Marketable assets Featured

8:00pm EDT March 26, 2009

With business failures and bankruptcies on the rise, boards of directors and management teams are under intense pressure to stem eroding sales and preserve the value of company assets, including intellectual property.

Smart Business learned from Kevin D. DeBré, who leads the Intellectual Property and Technology Transactions Practice Group at Stubbs Alderton & Markiles, LLP, what business owners and managers need to know about preserving the value of intellectual property assets in these turbulent times and what they can do today to increase the marketability of these assets when the economy rebounds.

How do businesses use intellectual property?

Businesses use IP to distinguish their products and services from others and to block competitors. IP not only protects businesses, but it also fuels the expansion of product offerings and the entry into new markets and territories. Typical uses of IP include licensing software and other technology, selling branded products and developing new features to meet customers’ needs. In addition, sharing IP assets with business partners through licensing, manufacturing, distribution, joint venture and other relationships is a common business practice. When a business partner suffers financial problems, the value of IP it has licensed is at risk.

What could happen to a company’s intellectual property when a business partner has financial problems?

If precautions are not taken, a company can be stripped of IP it shares with a business partner that suffers a severe financial downturn. In a worst-case example, a company can lose ownership of its trademarks if a financially troubled business partner uses the trademarks to market inferior quality goods. Failing to control the use of trademarks that are licensed, a requirement under trademark law, not only can harm the good will and value of the trademarks but also can leave the trademark owner without rights.

Another concern: a cash-strapped licensee of patents or copyrights may be unable to commercialize this IP, allowing the licensor’s competitors to enter the market. If the license is exclusive and, again, if precautions are not taken, the licensor would be precluded from commercializing the patents or copyrights. The resulting lost market opportunity could destroy this licensed property’s value.

What happens to intellectual property when a company enters bankruptcy?

If a company files for bankruptcy, all of its property, including its IP, is consolidated within the ‘bankruptcy estate.’ The unique rules of bankruptcy then control how, and if, the bankrupt business may continue using this property. A company entering bankruptcy may be deprived of using licensed software that is critical to its operations. This could make it impossible for the company to reorganize and exit bankruptcy and instead drive the company into dissolution. Companies need to ensure critical licenses remain available to them in bankruptcy.
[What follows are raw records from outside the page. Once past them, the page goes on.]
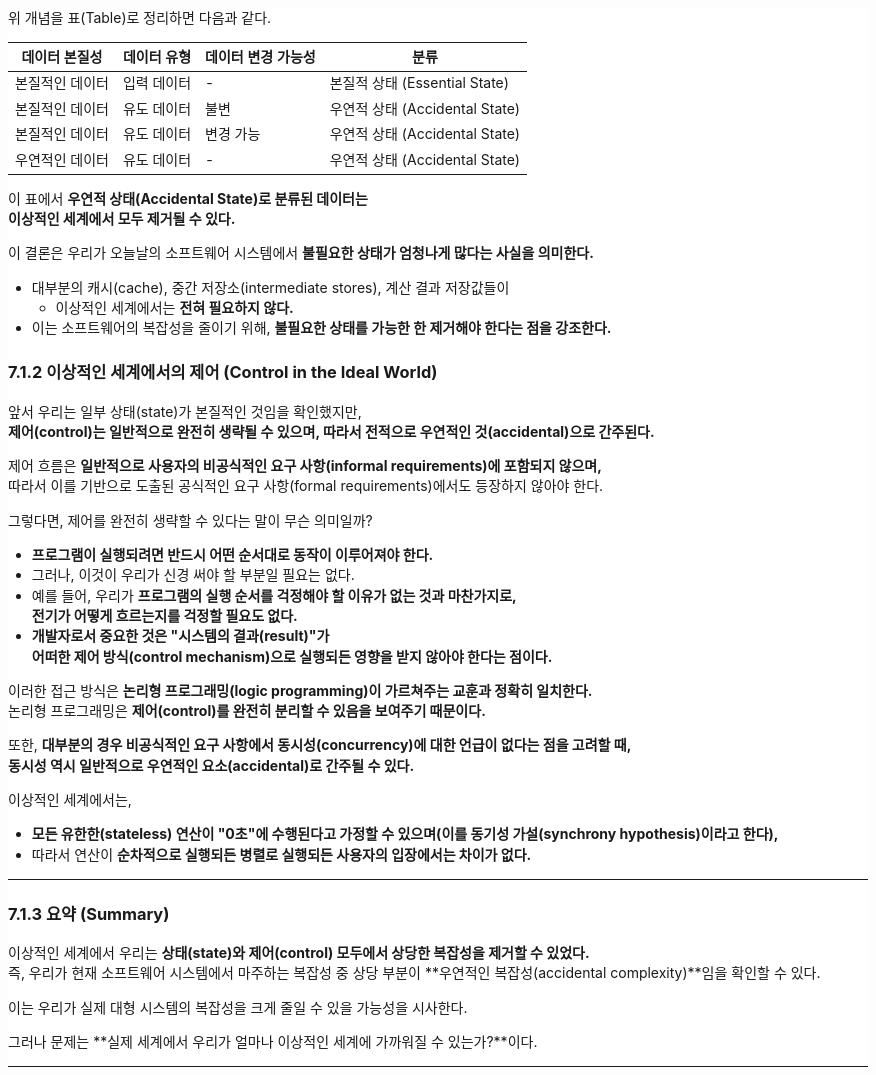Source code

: 위 개념을 표(Table)로 정리하면 다음과 같다.

| 데이터 본질성 | 데이터 유형 | 데이터 변경 가능성 | 분류 |
|--------------|------------|----------------|------------|
| 본질적인 데이터 | 입력 데이터 | - | 본질적 상태 (Essential State) |
| 본질적인 데이터 | 유도 데이터 | 불변 | 우연적 상태 (Accidental State) |
| 본질적인 데이터 | 유도 데이터 | 변경 가능 | 우연적 상태 (Accidental State) |
| 우연적인 데이터 | 유도 데이터 | - | 우연적 상태 (Accidental State) |

이 표에서 **우연적 상태(Accidental State)로 분류된 데이터는  
이상적인 세계에서 모두 제거될 수 있다.**

이 결론은 우리가 오늘날의 소프트웨어 시스템에서 **불필요한 상태가 엄청나게 많다는 사실을 의미한다.**
- 대부분의 캐시(cache), 중간 저장소(intermediate stores), 계산 결과 저장값들이
    - 이상적인 세계에서는 **전혀 필요하지 않다.**
- 이는 소프트웨어의 복잡성을 줄이기 위해, **불필요한 상태를 가능한 한 제거해야 한다는 점을 강조한다.**

### 7.1.2 이상적인 세계에서의 제어 (Control in the Ideal World)

앞서 우리는 일부 상태(state)가 본질적인 것임을 확인했지만,  
**제어(control)는 일반적으로 완전히 생략될 수 있으며, 따라서 전적으로 우연적인 것(accidental)으로 간주된다.**

제어 흐름은 **일반적으로 사용자의 비공식적인 요구 사항(informal requirements)에 포함되지 않으며,**  
따라서 이를 기반으로 도출된 공식적인 요구 사항(formal requirements)에서도 등장하지 않아야 한다.

그렇다면, 제어를 완전히 생략할 수 있다는 말이 무슨 의미일까?

- **프로그램이 실행되려면 반드시 어떤 순서대로 동작이 이루어져야 한다.**
- 그러나, 이것이 우리가 신경 써야 할 부분일 필요는 없다.
- 예를 들어, 우리가 **프로그램의 실행 순서를 걱정해야 할 이유가 없는 것과 마찬가지로,  
  전기가 어떻게 흐르는지를 걱정할 필요도 없다.**
- **개발자로서 중요한 것은 "시스템의 결과(result)"가  
  어떠한 제어 방식(control mechanism)으로 실행되든 영향을 받지 않아야 한다는 점이다.**

이러한 접근 방식은 **논리형 프로그래밍(logic programming)이 가르쳐주는 교훈과 정확히 일치한다.**  
논리형 프로그래밍은 **제어(control)를 완전히 분리할 수 있음을 보여주기 때문이다.**

또한, **대부분의 경우 비공식적인 요구 사항에서 동시성(concurrency)에 대한 언급이 없다는 점을 고려할 때,  
동시성 역시 일반적으로 우연적인 요소(accidental)로 간주될 수 있다.**

이상적인 세계에서는,
- **모든 유한한(stateless) 연산이 "0초"에 수행된다고 가정할 수 있으며(이를 동기성 가설(synchrony hypothesis)이라고 한다),**
- 따라서 연산이 **순차적으로 실행되든 병렬로 실행되든 사용자의 입장에서는 차이가 없다.**

---

### 7.1.3 요약 (Summary)

이상적인 세계에서 우리는 **상태(state)와 제어(control) 모두에서 상당한 복잡성을 제거할 수 있었다.**  
즉, 우리가 현재 소프트웨어 시스템에서 마주하는 복잡성 중 상당 부분이 **우연적인 복잡성(accidental complexity)**임을 확인할 수 있다.

이는 우리가 실제 대형 시스템의 복잡성을 크게 줄일 수 있을 가능성을 시사한다.

그러나 문제는 **실제 세계에서 우리가 얼마나 이상적인 세계에 가까워질 수 있는가?**이다.

---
Before a business partner lands in bankruptcy court, the IP owner should anticipate what could happen to the IP it shares. If the bankrupt business partner is allowed to retain the licensed IP, this valuable asset can end up in the hands of the owner’s chief competitor in a bankruptcy sale of the business partner’s assets. To avoid this, an IP owner will want the license agreement to restrict all transfers of the licensed property.

Companies that license IP need to ensure that they will be able to use this IP if the licensor ever files for bankruptcy. Although a 1988 amendment of the bankruptcy law provides this assurance for patent and copyright licenses, the amendment does not apply to trademarks. This means that an apparel distributor with a license to use a designer’s name or brand in marketing the designer’s products is at risk of losing the license and being unable to sell branded products in its inventory if the designer files for bankruptcy.

How can intellectual property owners and licensees avoid these problems?

Unfortunately, conducting due diligence of a prospective business partner’s financial health is not enough to ensure against the risk of bankruptcy. Licensors and licensees of IP, when negotiating license agreements, must anticipate the possibility of the other party’s, or its own, bankruptcy. Including specific provisions in license agreements can help preserve the value of IP if the licensee’s business falters or, in the case of the licensor’s bankruptcy, ensure continued access to IP that the licensee needs to run its business.

What should businesses do today to prepare for the economic recovery ahead?

Companies that own IP or rely upon the IP of others should use this time to shore up their IP position. Developing a plan for cultivating and safeguarding IP rights can strengthen a company’s competitive advantage, enhance shareholder value and increase marketability to potential buyers and investors when business conditions improve.

A good place to start is to conduct an IP audit, which identifies a company’s IP assets and helps management rank these assets according to their importance in the company’s operations. An audit can also be used to identify present and future IP needs, new potential revenue streams and IP maintenance costs that can be eliminated.